(Problem requirements) In the cryo-EM map-quality text below, what scale was introduced to give equilibrated binning when computing FSC curves?

(Selected text)
---------------

The software RELION (Scheres, 2012
) was used to generate 100 000 two-dimensional projections of this 3D map, also on a grid with a step size of 1 Å. The directions of these projections were distributed randomly and uniformly in space (Fig. 2
a), and we refer to this set as 100Ku.
|
Figure 2
Distribution of views for the simulated data set. (a) Initial uniformly distributed set containing 100 000 projections; (b) control uniformly chosen selection containing 20 000 projections; (c, d) uniformly distributed subsets containing 10 000 and 1000 projections, respectively; (e) non-uniformly distributed subset 10Kn containing 10 000 projections; (f) 1Kn subset (1000 projections) of 10Kn after removing the most overrepresented views; (g) 10Kn subset corrected by replacing ∼3600 overrepresented views by `dummy' copies of underrepresented views; (h) the same as (g) but with perturbation of the orientation of `dummy' copies with a mean of 10°. The color scheme is the same as in Fig. 1 |
Using the same atomic model, we calculated Fourier coefficients at a resolution up to 2 Å from the exact distribution of the electrostatic scattering potential (Peng, 1999
) and computed a map using Fourier transform (FT) with these coefficients (the 2ÅFT map).
2.5. Tools to analyze map quality
2.5.1. FSC curves
To quantitatively estimate the quality of the 3D reconstructions, we used several measures, including the commonly used FSC curves calculated for two half-maps (Saxton & Baumeister, 1982
; van Heel et al., 1982
), fully understanding that this value (or rather the uncertainty in these values) may be affected by the total number of projections. Such curves show consistency of the Fourier coefficients and therefore the confidence of the map details. At the same time, this does not exactly define the size of the details seen in the map, although it is relevant to it [see, for example, Afonine et al. (2018
) and references therein]. For the tests with simulated data, we also calculated the FSC between the reconstructed and the control maps as a measure of the map closeness.
In cryo-EM, the FSC curves are traditionally computed and plotted as a function of the resolution expressed in Å−1. Calculations on the respective uniform scale lead to a strong statistical imbalance between the number of Fourier coefficients per bin, which varies drastically with the resolution. Fig. 3
(a) illustrates this for the 80S ribosomal data set described above. For an equilibrated binning, we introduced a scale uniform in Å−3, as previously used in crystallography (Fokine & Urzhumtsev, 2002
; Liebschner et al., 2019
). Bins with bounds uniformly chosen on such a scale contain roughly equal numbers of data (Fig. 3
b), which is statistically more appropriate (Urzhumtsev, 2025
). Another advantage of this type of scale is that it increases the sensitivity in the region of high spatial frequencies. In other words, it tends to zoom in on the right-hand part of the curve, which is the high-resolution interval of interest.

---------------

(Provided information)
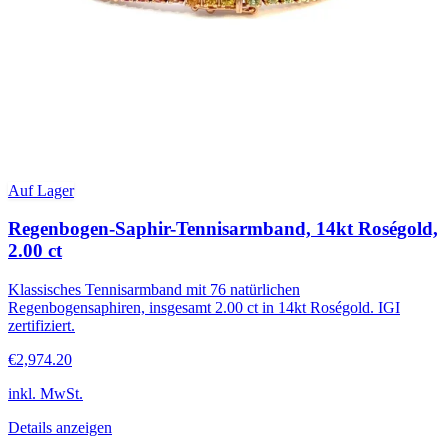
Auf Lager
Regenbogen-Saphir-Tennisarmband, 14kt Roségold,
2.00 ct
Klassisches Tennisarmband mit 76 natürlichen
Regenbogensaphiren, insgesamt 2.00 ct in 14kt Roségold. IGI
zertifiziert.
€2,974.20
inkl. MwSt.
Details anzeigen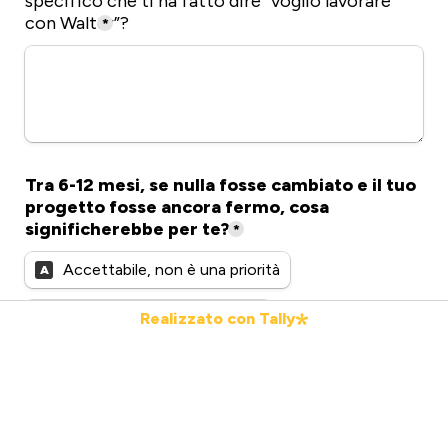
specifico che ti ha fatto dire “voglio lavorare 
con Walter”?
*
Tra 6-12 mesi, se nulla fosse cambiato e il tuo 
progetto fosse ancora fermo, cosa 
significherebbe per te?
*
Accettabile, non è una priorità
A
Frustrante, voglio cambiarlo
Realizzato con Tally
B
Inaccettabile, devo farlo funzionare!
C
Se riconoscessi che questo percorso può 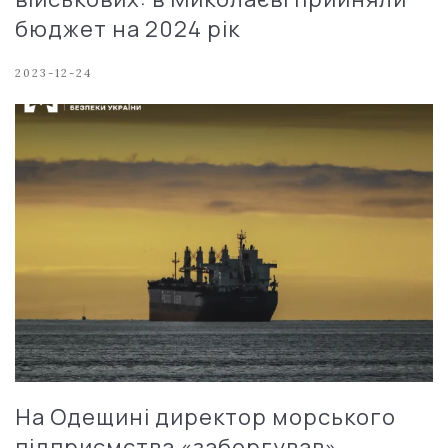
бюджет на 2024 рік
2023-12-24
На Одещині директор морського
підприємства «заборгував»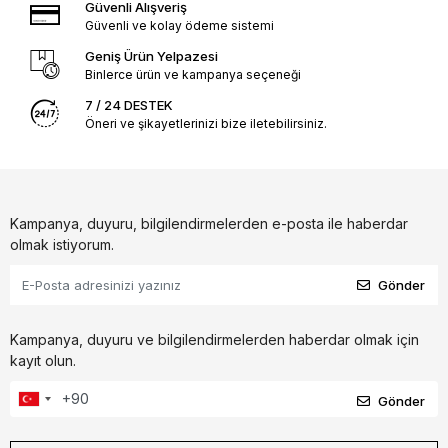
Güvenli Alışveriş
Güvenli ve kolay ödeme sistemi
Geniş Ürün Yelpazesi
Binlerce ürün ve kampanya seçeneği
7 / 24 DESTEK
Öneri ve şikayetlerinizi bize iletebilirsiniz.
Kampanya, duyuru, bilgilendirmelerden e-posta ile haberdar
olmak istiyorum.
Gönder
Kampanya, duyuru ve bilgilendirmelerden haberdar olmak için
kayıt olun.
Gönder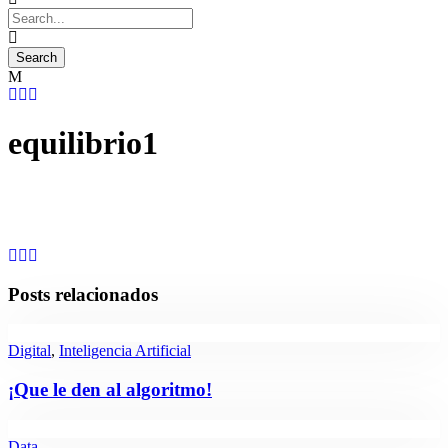
equilibrio1
Posts relacionados
Digital
,
Inteligencia Artificial
¡Que le den al algoritmo!
Data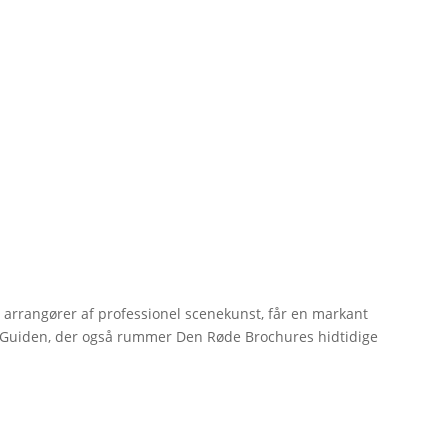
r arrangører af professionel scenekunst, får en markant
erGuiden, der også rummer Den Røde Brochures hidtidige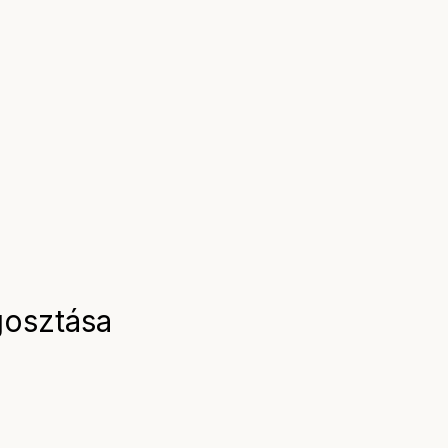
osztása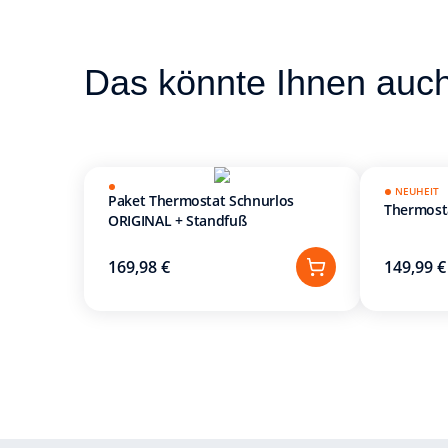
Das könnte Ihnen auch
NEUHEIT
Paket Thermostat Schnurlos
Thermost
ORIGINAL + Standfuß
169,98 €
149,99 €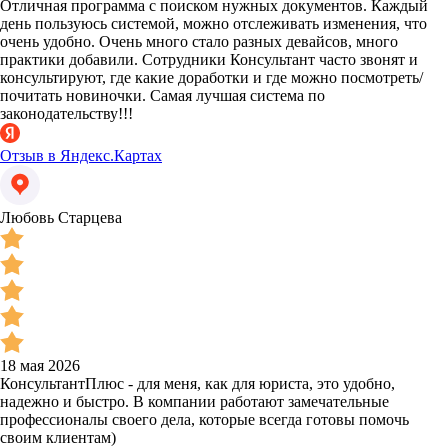
Отличная программа с поиском нужных документов. Каждый
день пользуюсь системой, можно отслеживать изменения, что
очень удобно. Очень много стало разных девайсов, много
практики добавили. Сотрудники Консультант часто звонят и
консультируют, где какие доработки и где можно посмотреть/
почитать новиночки. Самая лучшая система по
законодательству!!!
Отзыв в Яндекс.Картах
Любовь Старцева
18 мая 2026
КонсультантПлюс - для меня, как для юриста, это удобно,
надежно и быстро. В компании работают замечательные
профессионалы своего дела, которые всегда готовы помочь
своим клиентам)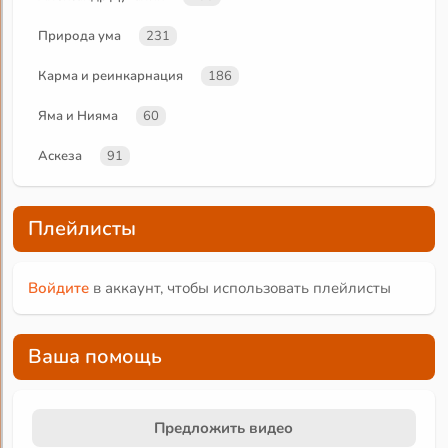
Природа ума
231
Карма и реинкарнация
186
Яма и Нияма
60
Аскеза
91
Плейлисты
Войдите
в аккаунт, чтобы использовать плейлисты
Ваша помощь
Предложить видео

---------------

(Task answer) A scale uniform in Å−3, as previously used in crystallography.